Here is an elementary approach, which has the advantage of being based, first, on a basic inequality which is so useful that one should keep it in mind anyway, second, on a condensation technique which is so useful that one should keep it in mind anyway, and third, on a standard series which is so useful that one should keep it in mind anyway as well...

A basic inequality: For every $x$,

$$1-x\leqslant e^{-x}\tag{1}$$

(This stems, for example, from the fact that, the exponential function being convex, its graph is above its tangent at $x=0$.)
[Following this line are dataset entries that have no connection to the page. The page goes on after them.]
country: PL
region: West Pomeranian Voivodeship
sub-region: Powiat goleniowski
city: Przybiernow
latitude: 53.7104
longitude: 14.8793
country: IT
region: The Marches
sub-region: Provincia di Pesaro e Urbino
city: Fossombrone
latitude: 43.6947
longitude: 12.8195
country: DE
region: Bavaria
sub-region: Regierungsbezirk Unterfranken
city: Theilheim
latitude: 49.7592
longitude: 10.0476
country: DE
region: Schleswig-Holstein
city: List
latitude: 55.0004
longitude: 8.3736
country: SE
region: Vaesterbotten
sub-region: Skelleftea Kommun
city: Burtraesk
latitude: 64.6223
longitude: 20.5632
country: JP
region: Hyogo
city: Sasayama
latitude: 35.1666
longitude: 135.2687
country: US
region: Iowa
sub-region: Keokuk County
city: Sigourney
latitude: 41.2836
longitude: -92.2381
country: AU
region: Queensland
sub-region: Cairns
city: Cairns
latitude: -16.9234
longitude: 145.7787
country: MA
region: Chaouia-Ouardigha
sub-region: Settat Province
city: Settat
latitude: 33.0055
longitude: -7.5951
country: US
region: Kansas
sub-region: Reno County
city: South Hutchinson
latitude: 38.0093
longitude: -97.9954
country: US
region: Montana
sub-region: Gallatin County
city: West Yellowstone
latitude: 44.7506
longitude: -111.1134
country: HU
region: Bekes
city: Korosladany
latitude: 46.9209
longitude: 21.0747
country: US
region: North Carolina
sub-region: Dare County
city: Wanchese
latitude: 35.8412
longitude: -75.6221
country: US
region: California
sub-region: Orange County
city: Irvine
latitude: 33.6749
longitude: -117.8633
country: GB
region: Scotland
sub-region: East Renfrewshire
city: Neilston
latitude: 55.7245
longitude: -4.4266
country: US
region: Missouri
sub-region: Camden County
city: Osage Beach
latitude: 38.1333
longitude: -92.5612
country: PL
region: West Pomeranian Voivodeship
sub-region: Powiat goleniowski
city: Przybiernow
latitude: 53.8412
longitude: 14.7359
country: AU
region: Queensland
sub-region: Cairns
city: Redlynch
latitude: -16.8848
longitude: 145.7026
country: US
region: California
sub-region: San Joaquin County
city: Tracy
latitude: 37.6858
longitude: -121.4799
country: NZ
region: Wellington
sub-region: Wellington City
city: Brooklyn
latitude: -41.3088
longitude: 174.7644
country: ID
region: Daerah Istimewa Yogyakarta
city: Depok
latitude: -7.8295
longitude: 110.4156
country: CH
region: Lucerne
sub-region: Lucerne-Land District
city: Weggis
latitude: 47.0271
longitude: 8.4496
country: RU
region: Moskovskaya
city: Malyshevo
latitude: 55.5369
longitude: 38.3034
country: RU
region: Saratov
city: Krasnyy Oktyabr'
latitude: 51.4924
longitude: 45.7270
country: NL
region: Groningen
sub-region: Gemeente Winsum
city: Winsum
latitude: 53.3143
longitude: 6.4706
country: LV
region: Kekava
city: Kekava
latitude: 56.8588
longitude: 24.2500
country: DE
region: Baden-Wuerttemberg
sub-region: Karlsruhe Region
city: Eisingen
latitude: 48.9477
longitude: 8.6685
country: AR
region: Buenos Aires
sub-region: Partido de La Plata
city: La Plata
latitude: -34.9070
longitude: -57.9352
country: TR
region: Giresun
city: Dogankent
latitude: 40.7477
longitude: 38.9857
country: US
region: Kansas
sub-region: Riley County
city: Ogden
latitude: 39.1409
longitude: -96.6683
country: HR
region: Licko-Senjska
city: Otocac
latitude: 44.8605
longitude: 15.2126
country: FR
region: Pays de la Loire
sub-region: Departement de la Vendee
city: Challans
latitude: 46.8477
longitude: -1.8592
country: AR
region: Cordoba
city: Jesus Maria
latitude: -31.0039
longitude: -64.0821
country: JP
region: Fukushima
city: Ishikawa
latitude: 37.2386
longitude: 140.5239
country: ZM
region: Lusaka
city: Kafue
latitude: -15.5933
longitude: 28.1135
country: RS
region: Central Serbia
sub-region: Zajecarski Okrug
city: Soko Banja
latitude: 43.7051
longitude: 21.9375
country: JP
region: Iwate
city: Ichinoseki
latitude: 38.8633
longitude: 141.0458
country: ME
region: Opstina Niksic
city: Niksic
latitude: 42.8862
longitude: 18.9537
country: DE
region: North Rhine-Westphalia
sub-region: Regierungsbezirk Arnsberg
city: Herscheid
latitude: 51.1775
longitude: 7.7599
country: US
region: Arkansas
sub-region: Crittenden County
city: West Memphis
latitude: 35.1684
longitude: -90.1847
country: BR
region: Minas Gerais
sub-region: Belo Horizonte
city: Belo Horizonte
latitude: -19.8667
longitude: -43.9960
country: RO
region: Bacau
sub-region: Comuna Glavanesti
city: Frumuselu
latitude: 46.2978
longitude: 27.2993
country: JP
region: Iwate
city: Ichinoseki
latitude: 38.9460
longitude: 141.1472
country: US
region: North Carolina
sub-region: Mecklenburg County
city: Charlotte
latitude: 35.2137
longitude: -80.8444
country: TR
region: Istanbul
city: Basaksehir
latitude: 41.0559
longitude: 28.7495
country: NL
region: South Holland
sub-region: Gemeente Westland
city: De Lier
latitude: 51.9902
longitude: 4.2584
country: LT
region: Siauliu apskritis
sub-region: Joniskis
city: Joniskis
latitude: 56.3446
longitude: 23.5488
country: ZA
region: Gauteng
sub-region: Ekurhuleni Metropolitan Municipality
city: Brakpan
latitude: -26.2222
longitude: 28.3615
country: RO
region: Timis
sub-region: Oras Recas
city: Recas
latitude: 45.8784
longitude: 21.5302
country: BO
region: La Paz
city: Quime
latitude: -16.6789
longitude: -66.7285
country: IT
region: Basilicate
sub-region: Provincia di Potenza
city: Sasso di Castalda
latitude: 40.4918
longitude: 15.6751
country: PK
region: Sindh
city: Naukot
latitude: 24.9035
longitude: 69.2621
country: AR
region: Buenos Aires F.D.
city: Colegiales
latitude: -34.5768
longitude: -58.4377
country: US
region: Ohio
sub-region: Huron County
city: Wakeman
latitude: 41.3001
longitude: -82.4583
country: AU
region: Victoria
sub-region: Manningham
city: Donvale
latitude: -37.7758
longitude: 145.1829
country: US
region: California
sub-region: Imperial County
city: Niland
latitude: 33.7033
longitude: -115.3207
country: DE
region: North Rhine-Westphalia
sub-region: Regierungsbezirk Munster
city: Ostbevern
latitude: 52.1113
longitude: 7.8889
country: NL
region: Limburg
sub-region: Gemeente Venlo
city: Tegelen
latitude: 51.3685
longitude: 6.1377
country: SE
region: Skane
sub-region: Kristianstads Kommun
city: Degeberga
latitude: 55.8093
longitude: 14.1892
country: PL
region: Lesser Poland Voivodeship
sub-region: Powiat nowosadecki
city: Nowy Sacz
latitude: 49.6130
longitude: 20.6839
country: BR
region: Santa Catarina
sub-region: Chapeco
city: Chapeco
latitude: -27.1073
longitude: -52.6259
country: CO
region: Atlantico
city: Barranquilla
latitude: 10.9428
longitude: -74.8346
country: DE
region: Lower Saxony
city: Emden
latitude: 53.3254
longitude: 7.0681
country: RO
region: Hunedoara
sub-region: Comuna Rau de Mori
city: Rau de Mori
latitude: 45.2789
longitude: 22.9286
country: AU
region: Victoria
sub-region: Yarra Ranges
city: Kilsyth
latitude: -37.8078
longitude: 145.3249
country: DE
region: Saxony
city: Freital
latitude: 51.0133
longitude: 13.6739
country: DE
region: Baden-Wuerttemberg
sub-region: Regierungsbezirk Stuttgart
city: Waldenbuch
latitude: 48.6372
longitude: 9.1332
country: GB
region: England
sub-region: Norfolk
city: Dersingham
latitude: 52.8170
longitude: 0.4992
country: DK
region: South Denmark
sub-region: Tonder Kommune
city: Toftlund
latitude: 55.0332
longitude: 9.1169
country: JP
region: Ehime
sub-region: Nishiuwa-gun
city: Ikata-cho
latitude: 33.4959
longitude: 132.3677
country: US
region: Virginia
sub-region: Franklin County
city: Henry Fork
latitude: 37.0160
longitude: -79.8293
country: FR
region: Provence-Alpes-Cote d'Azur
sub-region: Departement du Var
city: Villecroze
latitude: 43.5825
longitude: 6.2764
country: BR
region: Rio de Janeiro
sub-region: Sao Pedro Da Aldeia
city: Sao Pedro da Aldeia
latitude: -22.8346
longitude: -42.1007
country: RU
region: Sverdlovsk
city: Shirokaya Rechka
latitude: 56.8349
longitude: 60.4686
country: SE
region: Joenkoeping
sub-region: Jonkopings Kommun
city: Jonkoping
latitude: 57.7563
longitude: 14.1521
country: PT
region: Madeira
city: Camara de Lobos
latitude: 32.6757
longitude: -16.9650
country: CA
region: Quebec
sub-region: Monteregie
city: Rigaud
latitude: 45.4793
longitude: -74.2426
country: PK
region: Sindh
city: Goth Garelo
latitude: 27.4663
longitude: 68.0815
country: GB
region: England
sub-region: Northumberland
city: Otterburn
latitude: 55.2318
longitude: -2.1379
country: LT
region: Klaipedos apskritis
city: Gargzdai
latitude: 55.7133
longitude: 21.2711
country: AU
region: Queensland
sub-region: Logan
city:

Now, we massage slightly the Uhr inequality $(1)$ above: if both sides are nonnegative, the inequality is preserved when raised to any positive power, hence, for every $x\leqslant1$ and every nonnegative $n$, $$(1-x)^n\leqslant e^{-nx}$$ for example, for every positive $n$, $$\left(1-\frac1{\sqrt n}\right)^n\leqslant e^{-\sqrt n}$$ hence the series of interest converges as soon as the series $$\sum_ne^{-\sqrt n}$$ converges.

A condensation technique: In words, we slice our series, the $k$th slice going from $n=k^2$ to $n=(k+1)^2-1$. Then, every term in slice $k$ is at most $e^{-k}$ and slice $k$ has $2k+1$ terms hence

$$\sum_{n=1}^\infty e^{-\sqrt n}\leqslant\sum_{k=1}^\infty (2k+1)e^{-k}\tag{2}$$

and all that remains to be shown is that the series in the RHS of $(2)$ converges.

A standard series: Perhaps the most useful series of all is the geometric series, namely the fact that, for every $|x|<1$,

$$\sum_{k=1}^\infty x^k=\frac1{1-x}\tag{3}$$

(Several simple proofs of $(3)$ exist, perhaps you already know some of them.)

Taking this for granted, note that the RHS of $(2)$ is almost a geometric series. To complete the comparison, we differentiate the geometric series term by term on $|x|<1$ (yes, this is legit), yielding $$\sum_{k=1}^\infty kx^{k-1}=\frac1{(1-x)^2}$$ We shall only keep a small part of this result, namely the fact that the series $$\sum_{k=1}^\infty x^k\qquad\text{and}\qquad\sum_{k=1}^\infty kx^k$$ both converge for every $|x|<1$.

Cauda: In particular, for $x=e^{-1}$, the series in the RHS of $(2)$ converges, qed.